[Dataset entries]
BEGIN

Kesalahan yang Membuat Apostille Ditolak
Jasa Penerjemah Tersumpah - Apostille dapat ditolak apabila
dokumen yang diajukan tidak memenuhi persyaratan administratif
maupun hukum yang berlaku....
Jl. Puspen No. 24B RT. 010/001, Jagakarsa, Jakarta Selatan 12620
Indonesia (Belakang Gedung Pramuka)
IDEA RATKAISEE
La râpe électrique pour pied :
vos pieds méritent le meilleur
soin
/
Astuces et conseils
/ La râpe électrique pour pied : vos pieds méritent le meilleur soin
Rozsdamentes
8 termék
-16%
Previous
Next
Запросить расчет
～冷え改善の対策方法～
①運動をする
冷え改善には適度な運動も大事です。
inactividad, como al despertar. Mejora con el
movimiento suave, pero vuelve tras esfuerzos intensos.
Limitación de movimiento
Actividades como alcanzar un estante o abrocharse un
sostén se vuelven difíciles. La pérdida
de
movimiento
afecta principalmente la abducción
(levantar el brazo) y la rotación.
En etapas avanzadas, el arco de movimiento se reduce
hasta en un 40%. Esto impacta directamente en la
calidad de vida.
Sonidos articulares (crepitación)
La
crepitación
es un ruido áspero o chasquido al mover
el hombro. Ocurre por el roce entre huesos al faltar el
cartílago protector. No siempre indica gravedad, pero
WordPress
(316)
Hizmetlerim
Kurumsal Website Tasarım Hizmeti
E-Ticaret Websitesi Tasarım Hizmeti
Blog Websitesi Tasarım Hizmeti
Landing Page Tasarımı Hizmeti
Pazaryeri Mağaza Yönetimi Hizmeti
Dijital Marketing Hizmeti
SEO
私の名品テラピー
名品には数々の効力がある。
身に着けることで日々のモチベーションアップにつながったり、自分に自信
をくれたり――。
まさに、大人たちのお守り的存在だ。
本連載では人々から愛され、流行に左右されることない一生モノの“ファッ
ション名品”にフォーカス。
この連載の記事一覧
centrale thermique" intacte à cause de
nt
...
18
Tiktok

END

:: WHAT NEEDS TO BE DONE ::
Look at the records above. Copy every line where the string "râpe" occurs.

:: OUTPUT OF THE EXERCISE ::
La râpe électrique pour pied :
/ La râpe électrique pour pied : vos pieds méritent le meilleur soin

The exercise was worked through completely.